The commentary to the Guidelines provides that, although not specifically excluded by Item 10, payments due from a franchisee to a franchisor within 90 days on an open account financing arrangement do not need to be disclosed under Item 10.

Regarding the requirement that a franchisor attach as an exhibit to Item 22, samples of financing contracts that a franchisee may sign, if there are variations in any collateral contracts, a franchisor need not attach all the varying collateral contracts as exhibits under Item 22 of the FDD. NASAA has explicitly recognized that, in some cases, attaching every variation of a collateral financing contract that a franchisee must sign as part of a franchise purchase may unduly clutter the FDD, and ultimately discourage its review by prospective franchisees.
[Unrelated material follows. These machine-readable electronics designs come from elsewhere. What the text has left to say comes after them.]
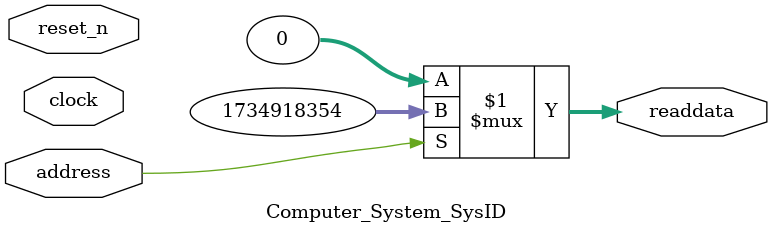
<source format=v>



// synthesis translate_off
`timescale 1ns / 1ps
// synthesis translate_on

// turn off superfluous verilog processor warnings 
// altera message_level Level1 
// altera message_off 10034 10035 10036 10037 10230 10240 10030 

module Computer_System_SysID (
               // inputs:
                address,
                clock,
                reset_n,

               // outputs:
                readdata
             )
;

  output  [ 31: 0] readdata;
  input            address;
  input            clock;
  input            reset_n;

  wire    [ 31: 0] readdata;
  //control_slave, which is an e_avalon_slave
  assign readdata = address ? 1734918354 : 0;

endmodule



</source>
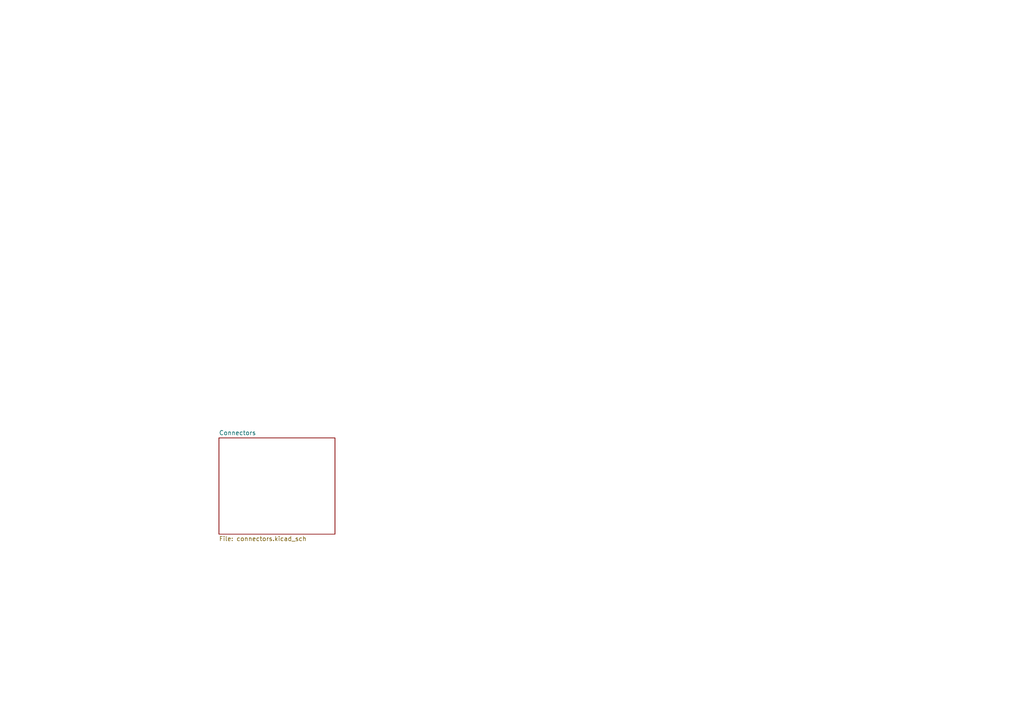
<source format=kicad_sch>
(kicad_sch
	(version 20250114)
	(generator "eeschema")
	(generator_version "9.0")
	(uuid "0212fcc7-ea00-4416-be51-076bc3b0e958")
	(paper "A4")
	(lib_symbols)
	(sheet
		(at 63.5 127)
		(size 33.655 27.94)
		(exclude_from_sim no)
		(in_bom yes)
		(on_board yes)
		(dnp no)
		(fields_autoplaced yes)
		(stroke
			(width 0.1524)
			(type solid)
		)
		(fill
			(color 0 0 0 0.0000)
		)
		(uuid "69a50b1b-9f68-4bf4-8790-05432a5312c8")
		(property "Sheetname" "Connectors"
			(at 63.5 126.2884 0)
			(effects
				(font
					(size 1.27 1.27)
				)
				(justify left bottom)
			)
		)
		(property "Sheetfile" "connectors.kicad_sch"
			(at 63.5 155.5246 0)
			(effects
				(font
					(size 1.27 1.27)
				)
				(justify left top)
			)
		)
		(instances
			(project "mixerboard"
				(path "/0212fcc7-ea00-4416-be51-076bc3b0e958"
					(page "2")
				)
			)
		)
	)
	(sheet_instances
		(path "/"
			(page "1")
		)
	)
	(embedded_fonts no)
)

</source>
The Guidelines provide that if there are variations in a particular type of collateral contract, such as loan agreements that vary state by state, a franchisor need only attach a sample document of the financing contract as an exhibit to Item 22 of the FDD. To the extent there are any material differences in the contracts, the franchisor should disclose those differences under Item 10 or in state specific addenda.

Tips for Drafting Item 10

It is best practice to disclose the necessary information under Item 10 in a way that is clear and digestible to a prospective franchisee. Item 10 affords franchisors a substantial amount of flexibility how they wish to present the required information.  While franchisors are permitted to disclose the information in another format, clarity in Item 10 is best accomplished by stating the material terms and conditions of the financing arrangements in a tabular format, with footnotes, as necessary, for further explanation. Careful attention must be given to ensure that all required information is disclosed and that, if a table is used for the disclosures, notes are used to explain the information disclosed.

It is worth noting that, while the interest rate disclosures are modeled on the disclosures lenders make under the Federal Reserve’s Truth in Lending and Consumer Leasing regulations for consumer credit, these regulations generally do not apply directly to lease and financing transactions undertaken in connection with the purchase of a franchise. However, it is prudent for franchisors to look into the substance of these for guidance in preparing their Item 10 interest rate disclosures.

Additionally, if a franchisor is on the SBA Registry, some practitioners may include a statement similar to the following in the FDD: “We are listed on the SBA’s Franchise Registry Program.” Although this information can be useful to a prospective franchisee and helpful as a sales tool to the franchisor, it is not a required disclosure. Some state examiners may require the franchisor to remove such a statement because it is not technically required. To avoid the possible ramifications for non-compliance under Item 10 of the franchise disclosure document, and to ensure that the information is presented appropriately and accurately, it is best practice to consult with a seasoned franchise attorney before drafting any Item of the FDD.